African-American high school in Roanoke, Virginia

Lucy Addison High School was an all-African American high school founded in 1928 during Jim Crow racial segregation in Roanoke, Virginia.

Named after Lucy Addison, a pioneering African American educator and first principal of the segregated Harrison School, Lucy Addison High School became Roanoke's second all-African American secondary educational institution. During its history, the school operated in two separate buildings: at Roanoke's Douglas and Hart Avenues between 1928 and 1952; and at Roanoke's Fifth Street and Orange Avenue between 1953 and 1970.

As a result of Roanoke's desegregation of its high schools in 1963, Addison eventually became an integrated high school in 1970. Though the City of Roanoke closed Addison's doors as a high school in 1973, Addison was converted into Lucy Addison Junior High School. The building now operates as Lucy Addison Junior High School within the Roanoke City Public School System.

==History==
Lucy Addison (December 8, 1861 – November 13, 1937), a pioneering African American educator who served as the principal of Roanoke, Virginia's now-defunct Harrison School, created a high school curriculum in 1924 to expand beyond Harrison's 8th grade program. After receiving high school accreditation from Virginia's Board of Education, the Harrison School graduated three students in its inaugural 1924 high school class. Addison served as Harrison School's principal from 1917 until her retirement in 1927.

In 1928, the City of Roanoke renamed the school after Lucy Addison. Lucy Addison High School's first structure was built at the corner of Roanoke's Douglas and Hart Avenues, operating at this location from 1928 to 1952. Addison attended the official grand opening of Lucy Addison High School, April 19, 1929. The school graduated its first class in 1929 during the Great Depression.

Lucy Addison High School's second structure was built in 1951 at the corner of Roanoke's Fifth Street and Orange Avenue in the heart of the African-American community. Opening its doors for the 1952-1953 school year, the school graduated its first class in 1953.

As a result of desegregation in the southern United States, the school closed in 1973. Addison graduated its final high school class in 1973.

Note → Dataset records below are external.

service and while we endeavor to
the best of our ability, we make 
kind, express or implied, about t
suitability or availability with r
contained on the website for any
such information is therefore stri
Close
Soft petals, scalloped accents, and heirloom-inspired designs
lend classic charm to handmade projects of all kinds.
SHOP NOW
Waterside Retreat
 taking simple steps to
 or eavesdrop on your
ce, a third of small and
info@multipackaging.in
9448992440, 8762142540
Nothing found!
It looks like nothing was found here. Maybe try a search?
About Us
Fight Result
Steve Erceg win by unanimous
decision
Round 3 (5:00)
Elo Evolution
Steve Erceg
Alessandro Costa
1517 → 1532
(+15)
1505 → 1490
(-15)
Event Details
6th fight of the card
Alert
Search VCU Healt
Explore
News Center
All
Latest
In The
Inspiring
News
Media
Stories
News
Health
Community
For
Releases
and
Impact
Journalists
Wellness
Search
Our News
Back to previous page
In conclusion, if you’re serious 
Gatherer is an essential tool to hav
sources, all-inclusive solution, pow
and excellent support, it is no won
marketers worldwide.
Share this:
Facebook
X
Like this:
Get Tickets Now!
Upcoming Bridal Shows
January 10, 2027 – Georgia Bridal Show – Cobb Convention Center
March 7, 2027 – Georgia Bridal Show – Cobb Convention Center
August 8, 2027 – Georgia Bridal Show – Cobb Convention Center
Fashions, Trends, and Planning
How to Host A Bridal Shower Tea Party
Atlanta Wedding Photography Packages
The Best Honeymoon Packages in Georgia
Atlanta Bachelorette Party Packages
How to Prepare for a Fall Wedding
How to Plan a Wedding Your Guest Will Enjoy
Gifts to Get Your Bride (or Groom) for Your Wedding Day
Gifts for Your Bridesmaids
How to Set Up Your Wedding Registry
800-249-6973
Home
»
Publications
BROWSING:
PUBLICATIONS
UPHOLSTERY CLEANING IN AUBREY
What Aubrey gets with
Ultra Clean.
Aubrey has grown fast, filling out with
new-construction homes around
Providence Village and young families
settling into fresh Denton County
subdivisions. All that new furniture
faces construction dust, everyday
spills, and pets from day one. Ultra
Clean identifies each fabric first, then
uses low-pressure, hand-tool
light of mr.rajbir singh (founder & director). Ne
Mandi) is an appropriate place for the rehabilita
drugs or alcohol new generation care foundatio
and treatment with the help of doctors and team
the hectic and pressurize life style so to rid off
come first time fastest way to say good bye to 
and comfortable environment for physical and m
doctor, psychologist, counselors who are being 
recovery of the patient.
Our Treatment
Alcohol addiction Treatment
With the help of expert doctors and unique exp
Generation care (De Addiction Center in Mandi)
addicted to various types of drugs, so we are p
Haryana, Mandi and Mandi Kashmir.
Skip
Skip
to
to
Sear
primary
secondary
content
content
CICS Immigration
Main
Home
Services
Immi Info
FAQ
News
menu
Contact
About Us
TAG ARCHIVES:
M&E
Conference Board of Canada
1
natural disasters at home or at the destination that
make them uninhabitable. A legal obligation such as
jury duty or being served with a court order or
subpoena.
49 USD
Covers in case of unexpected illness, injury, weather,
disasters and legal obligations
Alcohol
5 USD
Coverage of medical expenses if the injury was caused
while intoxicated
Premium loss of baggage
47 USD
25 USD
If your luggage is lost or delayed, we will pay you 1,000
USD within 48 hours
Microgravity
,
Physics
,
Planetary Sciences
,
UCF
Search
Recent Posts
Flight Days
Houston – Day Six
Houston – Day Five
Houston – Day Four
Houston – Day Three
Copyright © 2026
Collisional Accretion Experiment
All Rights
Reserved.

In 2015, the Lucy Addison High School Alumni Association unveiled a three-piece monument erected in honor of the school's founder, faculty and alumni.

==Administration==
Lucy Addison High School had seven principals at school's Douglas and Hart Avenue location:

- 1928-1934 - T. R. Parker
- 1935-1939 - Arnett G. Macklin
- 1939-1945 - Samuel Fischer Scott
- 1945-1946 - Sadie V. Lawson
- 1946-1948 - Henry Carpenter
- 1948-1949 - Lewis A. Sydnor Sr. Principal at Roanoke's Booker T. Washington Junior High School in the 1960s.
- 1949-1952 - Sadie V. Lawson

Three principals at its Fifth Street and Orange Avenue location:
- 1952-1968 - Edwin L Phillips
- 1968-1970 - Julian A. Moore
- 1970-1973 - Charles W. Day

==Notable alumni==
- Captain Ralph Claytor - Member of the Tuskegee Airmen. Basketball and football standout at Addison High School before attending Hampton Institute
- Lawrence Hamlar - prominent African-American civic leader, businessman, and philanthropist. Founder of Roanoke's historic African American-owned Hamlar Curtis Funeral Home.
- Oliver Hill - Prominent African American civil rights attorney whose work against Jim Crow racial discrimination helped end the doctrine of "separate but equal.". Attended the Harrison School during his family's relocation from Richmond, Virginia to Roanoke, Virginia in early childhood and young adult years.